↓↓↓
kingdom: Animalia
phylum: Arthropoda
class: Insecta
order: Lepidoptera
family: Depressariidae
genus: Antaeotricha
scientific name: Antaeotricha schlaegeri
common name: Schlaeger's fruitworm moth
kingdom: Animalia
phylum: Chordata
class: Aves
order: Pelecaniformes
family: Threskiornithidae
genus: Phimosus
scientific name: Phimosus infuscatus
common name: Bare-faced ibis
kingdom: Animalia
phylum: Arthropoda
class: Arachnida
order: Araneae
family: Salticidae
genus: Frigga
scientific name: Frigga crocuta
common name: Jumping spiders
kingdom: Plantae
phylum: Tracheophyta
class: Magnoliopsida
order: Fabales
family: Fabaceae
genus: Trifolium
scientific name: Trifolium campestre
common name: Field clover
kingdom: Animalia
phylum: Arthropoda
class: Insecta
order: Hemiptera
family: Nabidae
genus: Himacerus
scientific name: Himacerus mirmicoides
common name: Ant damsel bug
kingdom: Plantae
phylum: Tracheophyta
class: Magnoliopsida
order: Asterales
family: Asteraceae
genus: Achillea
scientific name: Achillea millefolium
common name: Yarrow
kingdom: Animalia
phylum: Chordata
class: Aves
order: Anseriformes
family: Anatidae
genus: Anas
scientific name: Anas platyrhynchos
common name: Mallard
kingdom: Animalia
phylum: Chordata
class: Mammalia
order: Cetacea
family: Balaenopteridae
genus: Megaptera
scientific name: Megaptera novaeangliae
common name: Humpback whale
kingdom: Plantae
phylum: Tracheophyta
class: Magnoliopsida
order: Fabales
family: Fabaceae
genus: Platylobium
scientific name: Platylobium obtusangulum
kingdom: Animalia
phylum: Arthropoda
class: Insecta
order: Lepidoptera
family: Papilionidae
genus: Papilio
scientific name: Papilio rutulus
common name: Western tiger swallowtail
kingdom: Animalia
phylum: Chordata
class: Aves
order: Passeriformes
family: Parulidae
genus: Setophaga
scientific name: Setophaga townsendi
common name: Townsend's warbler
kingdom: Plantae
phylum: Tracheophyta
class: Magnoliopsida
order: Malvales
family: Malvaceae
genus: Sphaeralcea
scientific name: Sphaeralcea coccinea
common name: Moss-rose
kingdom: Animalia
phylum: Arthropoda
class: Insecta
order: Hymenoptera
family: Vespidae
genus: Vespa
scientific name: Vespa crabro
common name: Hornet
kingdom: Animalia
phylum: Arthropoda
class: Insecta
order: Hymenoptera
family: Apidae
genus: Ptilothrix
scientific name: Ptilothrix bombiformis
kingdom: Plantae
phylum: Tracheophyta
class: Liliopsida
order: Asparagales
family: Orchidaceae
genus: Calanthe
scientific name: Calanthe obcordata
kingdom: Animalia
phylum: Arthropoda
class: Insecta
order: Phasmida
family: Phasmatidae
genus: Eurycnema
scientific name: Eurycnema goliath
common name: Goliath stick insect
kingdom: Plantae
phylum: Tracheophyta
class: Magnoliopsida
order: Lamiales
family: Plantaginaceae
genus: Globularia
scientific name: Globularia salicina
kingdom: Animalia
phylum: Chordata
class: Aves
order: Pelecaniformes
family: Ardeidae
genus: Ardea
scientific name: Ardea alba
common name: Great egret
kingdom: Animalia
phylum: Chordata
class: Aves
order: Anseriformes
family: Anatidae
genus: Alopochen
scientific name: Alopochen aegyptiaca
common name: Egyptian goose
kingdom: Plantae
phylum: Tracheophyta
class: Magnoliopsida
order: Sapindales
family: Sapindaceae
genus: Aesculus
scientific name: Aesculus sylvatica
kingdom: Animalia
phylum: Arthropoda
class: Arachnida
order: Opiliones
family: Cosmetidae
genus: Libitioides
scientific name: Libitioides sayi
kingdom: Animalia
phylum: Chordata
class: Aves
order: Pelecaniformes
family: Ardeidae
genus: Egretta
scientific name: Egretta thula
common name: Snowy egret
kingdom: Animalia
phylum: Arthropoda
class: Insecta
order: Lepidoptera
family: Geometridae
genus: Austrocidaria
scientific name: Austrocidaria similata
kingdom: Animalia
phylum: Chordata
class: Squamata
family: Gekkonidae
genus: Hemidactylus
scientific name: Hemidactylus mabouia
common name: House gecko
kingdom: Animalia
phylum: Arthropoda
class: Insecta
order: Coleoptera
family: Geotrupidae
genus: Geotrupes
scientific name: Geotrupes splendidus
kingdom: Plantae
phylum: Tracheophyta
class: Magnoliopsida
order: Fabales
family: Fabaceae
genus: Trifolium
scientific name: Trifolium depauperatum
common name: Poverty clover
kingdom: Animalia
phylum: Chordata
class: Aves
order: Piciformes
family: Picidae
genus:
↑↑↑
__Stated goal__
Copy the lines above without any changes.

__Exercise solution__
kingdom: Animalia
phylum: Arthropoda
class: Insecta
order: Lepidoptera
family: Depressariidae
genus: Antaeotricha
scientific name: Antaeotricha schlaegeri
common name: Schlaeger's fruitworm moth
kingdom: Animalia
phylum: Chordata
class: Aves
order: Pelecaniformes
family: Threskiornithidae
genus: Phimosus
scientific name: Phimosus infuscatus
common name: Bare-faced ibis
kingdom: Animalia
phylum: Arthropoda
class: Arachnida
order: Araneae
family: Salticidae
genus: Frigga
scientific name: Frigga crocuta
common name: Jumping spiders
kingdom: Plantae
phylum: Tracheophyta
class: Magnoliopsida
order: Fabales
family: Fabaceae
genus: Trifolium
scientific name: Trifolium campestre
common name: Field clover
kingdom: Animalia
phylum: Arthropoda
class: Insecta
order: Hemiptera
family: Nabidae
genus: Himacerus
scientific name: Himacerus mirmicoides
common name: Ant damsel bug
kingdom: Plantae
phylum: Tracheophyta
class: Magnoliopsida
order: Asterales
family: Asteraceae
genus: Achillea
scientific name: Achillea millefolium
common name: Yarrow
kingdom: Animalia
phylum: Chordata
class: Aves
order: Anseriformes
family: Anatidae
genus: Anas
scientific name: Anas platyrhynchos
common name: Mallard
kingdom: Animalia
phylum: Chordata
class: Mammalia
order: Cetacea
family: Balaenopteridae
genus: Megaptera
scientific name: Megaptera novaeangliae
common name: Humpback whale
kingdom: Plantae
phylum: Tracheophyta
class: Magnoliopsida
order: Fabales
family: Fabaceae
genus: Platylobium
scientific name: Platylobium obtusangulum
kingdom: Animalia
phylum: Arthropoda
class: Insecta
order: Lepidoptera
family: Papilionidae
genus: Papilio
scientific name: Papilio rutulus
common name: Western tiger swallowtail
kingdom: Animalia
phylum: Chordata
class: Aves
order: Passeriformes
family: Parulidae
genus: Setophaga
scientific name: Setophaga townsendi
common name: Townsend's warbler
kingdom: Plantae
phylum: Tracheophyta
class: Magnoliopsida
order: Malvales
family: Malvaceae
genus: Sphaeralcea
scientific name: Sphaeralcea coccinea
common name: Moss-rose
kingdom: Animalia
phylum: Arthropoda
class: Insecta
order: Hymenoptera
family: Vespidae
genus: Vespa
scientific name: Vespa crabro
common name: Hornet
kingdom: Animalia
phylum: Arthropoda
class: Insecta
order: Hymenoptera
family: Apidae
genus: Ptilothrix
scientific name: Ptilothrix bombiformis
kingdom: Plantae
phylum: Tracheophyta
class: Liliopsida
order: Asparagales
family: Orchidaceae
genus: Calanthe
scientific name: Calanthe obcordata
kingdom: Animalia
phylum: Arthropoda
class: Insecta
order: Phasmida
family: Phasmatidae
genus: Eurycnema
scientific name: Eurycnema goliath
common name: Goliath stick insect
kingdom: Plantae
phylum: Tracheophyta
class: Magnoliopsida
order: Lamiales
family: Plantaginaceae
genus: Globularia
scientific name: Globularia salicina
kingdom: Animalia
phylum: Chordata
class: Aves
order: Pelecaniformes
family: Ardeidae
genus: Ardea
scientific name: Ardea alba
common name: Great egret
kingdom: Animalia
phylum: Chordata
class: Aves
order: Anseriformes
family: Anatidae
genus: Alopochen
scientific name: Alopochen aegyptiaca
common name: Egyptian goose
kingdom: Plantae
phylum: Tracheophyta
class: Magnoliopsida
order: Sapindales
family: Sapindaceae
genus: Aesculus
scientific name: Aesculus sylvatica
kingdom: Animalia
phylum: Arthropoda
class: Arachnida
order: Opiliones
family: Cosmetidae
genus: Libitioides
scientific name: Libitioides sayi
kingdom: Animalia
phylum: Chordata
class: Aves
order: Pelecaniformes
family: Ardeidae
genus: Egretta
scientific name: Egretta thula
common name: Snowy egret
kingdom: Animalia
phylum: Arthropoda
class: Insecta
order: Lepidoptera
family: Geometridae
genus: Austrocidaria
scientific name: Austrocidaria similata
kingdom: Animalia
phylum: Chordata
class: Squamata
family: Gekkonidae
genus: Hemidactylus
scientific name: Hemidactylus mabouia
common name: House gecko
kingdom: Animalia
phylum: Arthropoda
class: Insecta
order: Coleoptera
family: Geotrupidae
genus: Geotrupes
scientific name: Geotrupes splendidus
kingdom: Plantae
phylum: Tracheophyta
class: Magnoliopsida
order: Fabales
family: Fabaceae
genus: Trifolium
scientific name: Trifolium depauperatum
common name: Poverty clover
kingdom: Animalia
phylum: Chordata
class: Aves
order: Piciformes
family: Picidae
genus:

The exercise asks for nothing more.